==== Passage provided ====

Finally, I am completely sceptical of the assumption that has provided the motivation for the pursuit of the historical Jesus, namely, the Gospels are unreliable and, therefore, another historical narrative needs to be created that is more historical. This assumption is faulty because it is based on ‘positivist pretensions’ of 19th century historicism which ignores the realities of selectivity and narration in every historical account.[15] Because of this faulty assumption, it should not be the reason for studying Jesus. I am not suggesting that more historical narratives should not be manufactured about the person of Jesus. He is arguable one of the most important figures in history and scholars and lay persons alike will always be interested in this person. What I am suggesting, however, is that these ‘new’ historical narratives not be given pride of place over the four narratives that have been passed down to us through the church, which survive from a period of time very near the events they narrate. What is more, perhaps we should spend less of our time as scholars reconstructing new historical narratives and more time wrestling with the meaning of the Four-fold gospel which we possess in all its diversity of historical contexts and complementary portraits of Jesus. In this regard, I find that Bock’s book, Jesus According to the Scriptures, is a welcomed contribution to the endeavour even though most would not consider it a contribution to the our understanding of the ‘historical Jesus’.[16] Yet, I am inclined to think that, perhaps, it is more of a contribution to our understanding of Jesus of Nazareth than the works of the scholars this paper has considered.

==== Entries ====

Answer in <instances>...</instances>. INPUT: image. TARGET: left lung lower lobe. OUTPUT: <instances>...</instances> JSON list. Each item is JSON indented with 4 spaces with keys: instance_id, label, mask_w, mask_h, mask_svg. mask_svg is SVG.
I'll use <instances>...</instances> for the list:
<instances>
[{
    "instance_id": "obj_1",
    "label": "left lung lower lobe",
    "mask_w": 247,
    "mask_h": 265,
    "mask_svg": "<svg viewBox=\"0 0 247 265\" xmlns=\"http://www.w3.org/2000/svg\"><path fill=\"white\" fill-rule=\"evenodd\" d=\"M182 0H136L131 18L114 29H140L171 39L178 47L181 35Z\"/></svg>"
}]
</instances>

====

**Your tasks:**
**a)** Return the passage on the historical Jesus in full, word for word.
**b)** Output all lines of the extracted entries as a JSON list of strings, one string per line, with blank lines omitted.

**Responses in order:**
**a)**
Finally, I am completely sceptical of the assumption that has provided the motivation for the pursuit of the historical Jesus, namely, the Gospels are unreliable and, therefore, another historical narrative needs to be created that is more historical. This assumption is faulty because it is based on ‘positivist pretensions’ of 19th century historicism which ignores the realities of selectivity and narration in every historical account.[15] Because of this faulty assumption, it should not be the reason for studying Jesus. I am not suggesting that more historical narratives should not be manufactured about the person of Jesus. He is arguable one of the most important figures in history and scholars and lay persons alike will always be interested in this person. What I am suggesting, however, is that these ‘new’ historical narratives not be given pride of place over the four narratives that have been passed down to us through the church, which survive from a period of time very near the events they narrate. What is more, perhaps we should spend less of our time as scholars reconstructing new historical narratives and more time wrestling with the meaning of the Four-fold gospel which we possess in all its diversity of historical contexts and complementary portraits of Jesus. In this regard, I find that Bock’s book, Jesus According to the Scriptures, is a welcomed contribution to the endeavour even though most would not consider it a contribution to the our understanding of the ‘historical Jesus’.[16] Yet, I am inclined to think that, perhaps, it is more of a contribution to our understanding of Jesus of Nazareth than the works of the scholars this paper has considered.

**b)**
[
  "Answer in <instances>...</instances>. INPUT: image. TARGET: left lung lower lobe. OUTPUT: <instances>...</instances> JSON list. Each item is JSON indented with 4 spaces with keys: instance_id, label, mask_w, mask_h, mask_svg. mask_svg is SVG.",
  "I'll use <instances>...</instances> for the list:",
  "<instances>",
  "[{",
  "    \"instance_id\": \"obj_1\",",
  "    \"label\": \"left lung lower lobe\",",
  "    \"mask_w\": 247,",
  "    \"mask_h\": 265,",
  "    \"mask_svg\": \"<svg viewBox=\\\"0 0 247 265\\\" xmlns=\\\"http://www.w3.org/2000/svg\\\"><path fill=\\\"white\\\" fill-rule=\\\"evenodd\\\" d=\\\"M182 0H136L131 18L114 29H140L171 39L178 47L181 35Z\\\"/></svg>\"",
  "}]",
  "</instances>"
]